### INSTRUCTIONS TO FOLLOW:
From the Royal Enfield review, reproduce word for word the passage starting with "I am trying" and going on through "was just me.".

I’m not a brand snob so will any bike I can get the keys to. My list of motorcycle brands I’d like to put my bum on is topped, like most peoples, by the Italian exotics such as Bimota, MV Agusta etc. For me, Royal Enfield sits a long way down that list; I’m no fan boy who gets excited when a manufacturer changes the colour and releases it as a 2020 model. I lived in the world of sportsbikes and track days so Royal Enfields never registered on my radar; I always felt they were a little weird looking. Sort of like a girlfriend I had  in the 90’s that looked like a cockeyed Nicole Kidman without the Botox. Like my girlfriend, if you ride a Royal Enfield a few times you start appreciate the attraction and you end up falling in love. Since my first Himalayan motorcycle adventure in 2013, I have ridden all of the Royal Enfield models in Australia and in the harshest of conditions that the Himalayas can throw at you and while I still wouldn’t consider myself a fan boy, I would say I was an advocaat. Damn, it’s 11pm and I’m out of beer and wishing I had a liqueur cabinet. Is there an Uber drinks?   
The Conti I got had a few subtle changes made to it. The tank hand been replaced with the rounder tank from an interceptor, bar end mirrors had been fitted and the bike had been encouraged to find its voice with some aftermarket reverse cones mufflers fitted. The bar end mirrors worked perfectly, completely vibration free all through the rev range however the bike was a little quiet for my liking. You could certainly hear it under throttle and it let out pleasing pops and crackles on a decline but I’d like a deeper, louder sound. More Tom Jones than George Michael. If you’ve got standard pipes on your bike and you’re bored with it and possibly considering a change of bike, put an aftermarket set of pipes on and you’ll fall in love again. The Interceptor tank looked great on the Conti and helped take my eyes off what I consider to be the ugliest seat in the market. For some reason, Royal Enfield in Australia decided that the dual seat would be standard and the solo seat with a cowling that is used for the promo pics, and is standard in most of the 50 other countries that it is sold in would be option for Australia. I know looks are subjective but the transformation that the single seat makes on this bike is amazing and I wonder why more people aren’t swapping them over when it is such a cheap option. Maybe it’s just me. 
I am trying to squeeze myself into my daughters Katy Perry T-Shirt when Andy arrives early on his Ducati Sport Classic. With no time for Small Talk, it was time to Roar into Leederville to meet the others. We took the back roads before getting onto the freeway and this is the Conti’s playground. With narrow 100/18’s on the front and 130/18’s on the back, the bike flicks left and right really quickly. On familiar roads, I found myself turning in too quickly and having to readjust my line which the bike did without drama. Later on in the day when the speeds picked up a little and the mercury wanted to blow its load, the front end felt squirmish when going over the bitumen that is poured into the cracks of the road. No one else felt it so again, maybe it was just me.

### RECORD EXCERPTS:
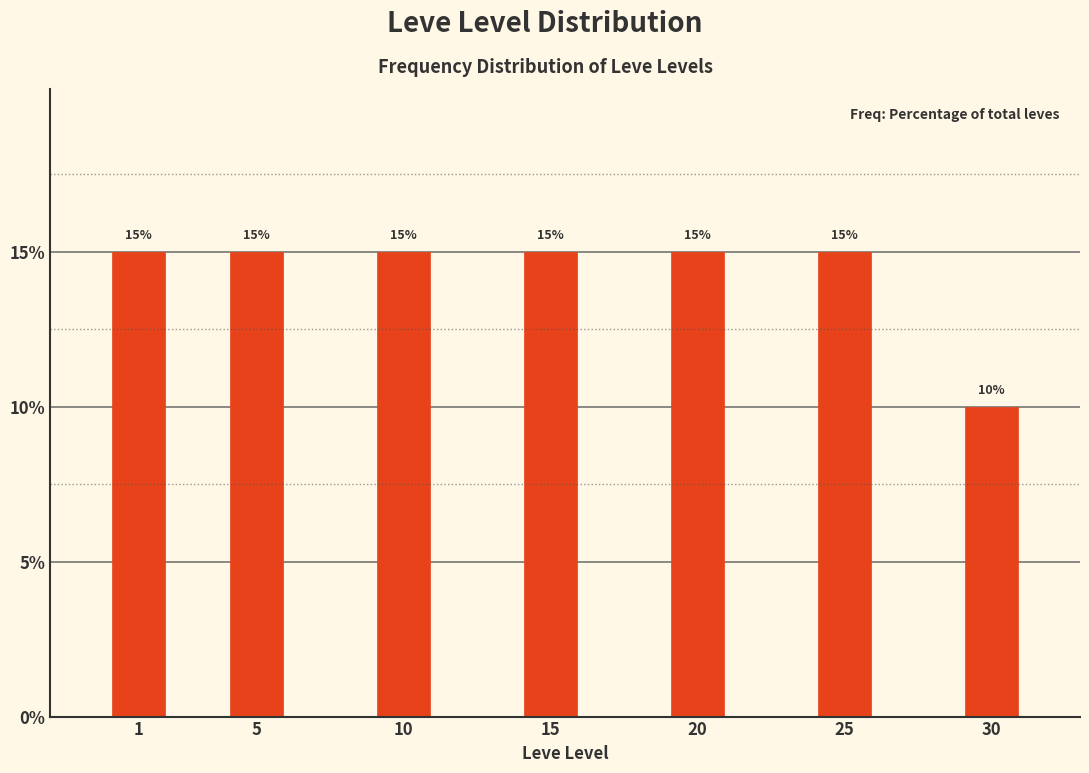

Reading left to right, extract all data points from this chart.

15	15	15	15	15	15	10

==

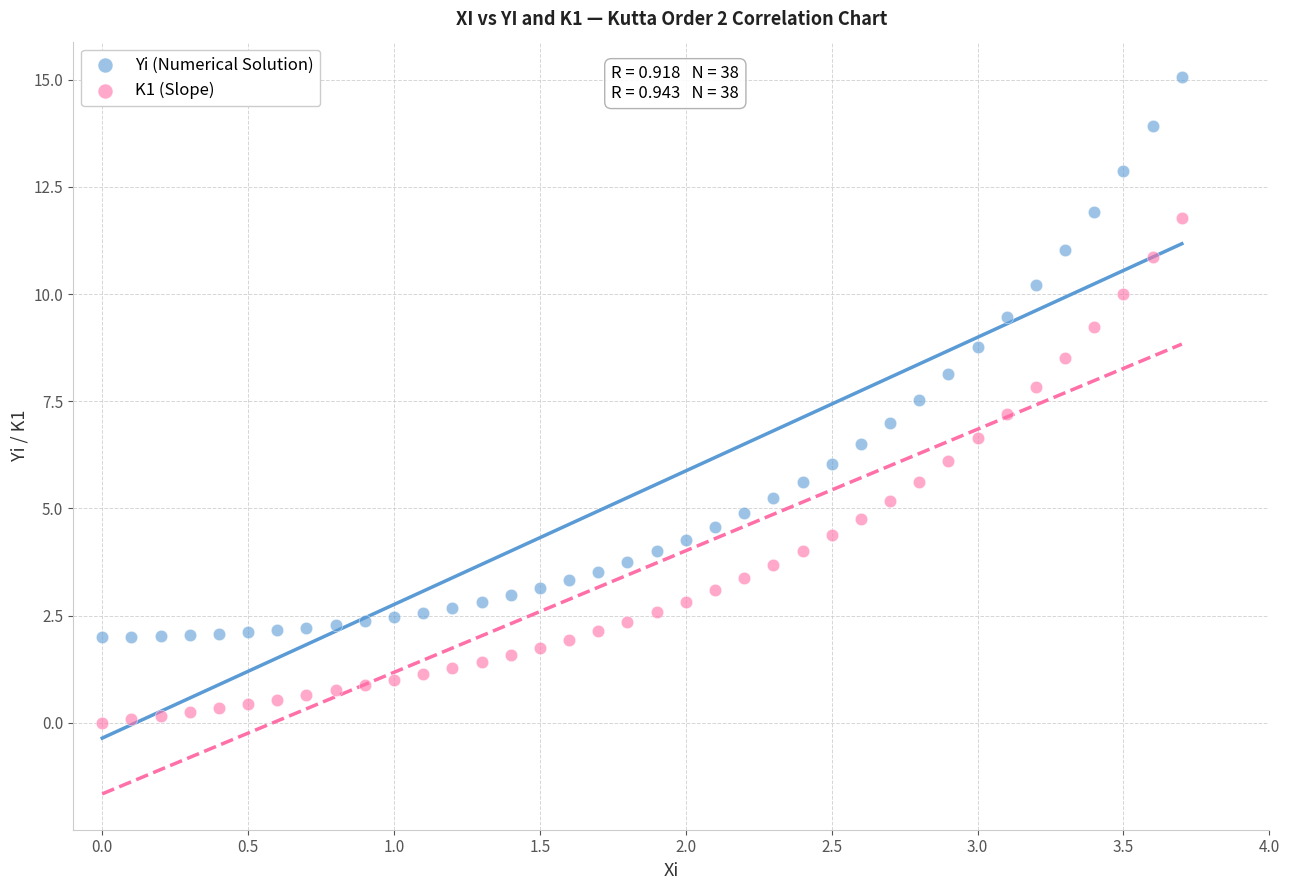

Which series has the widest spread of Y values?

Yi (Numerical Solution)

### SOLUTION TO THE EXERCISE:
I am trying to squeeze myself into my daughters Katy Perry T-Shirt when Andy arrives early on his Ducati Sport Classic. With no time for Small Talk, it was time to Roar into Leederville to meet the others. We took the back roads before getting onto the freeway and this is the Conti’s playground. With narrow 100/18’s on the front and 130/18’s on the back, the bike flicks left and right really quickly. On familiar roads, I found myself turning in too quickly and having to readjust my line which the bike did without drama. Later on in the day when the speeds picked up a little and the mercury wanted to blow its load, the front end felt squirmish when going over the bitumen that is poured into the cracks of the road. No one else felt it so again, maybe it was just me.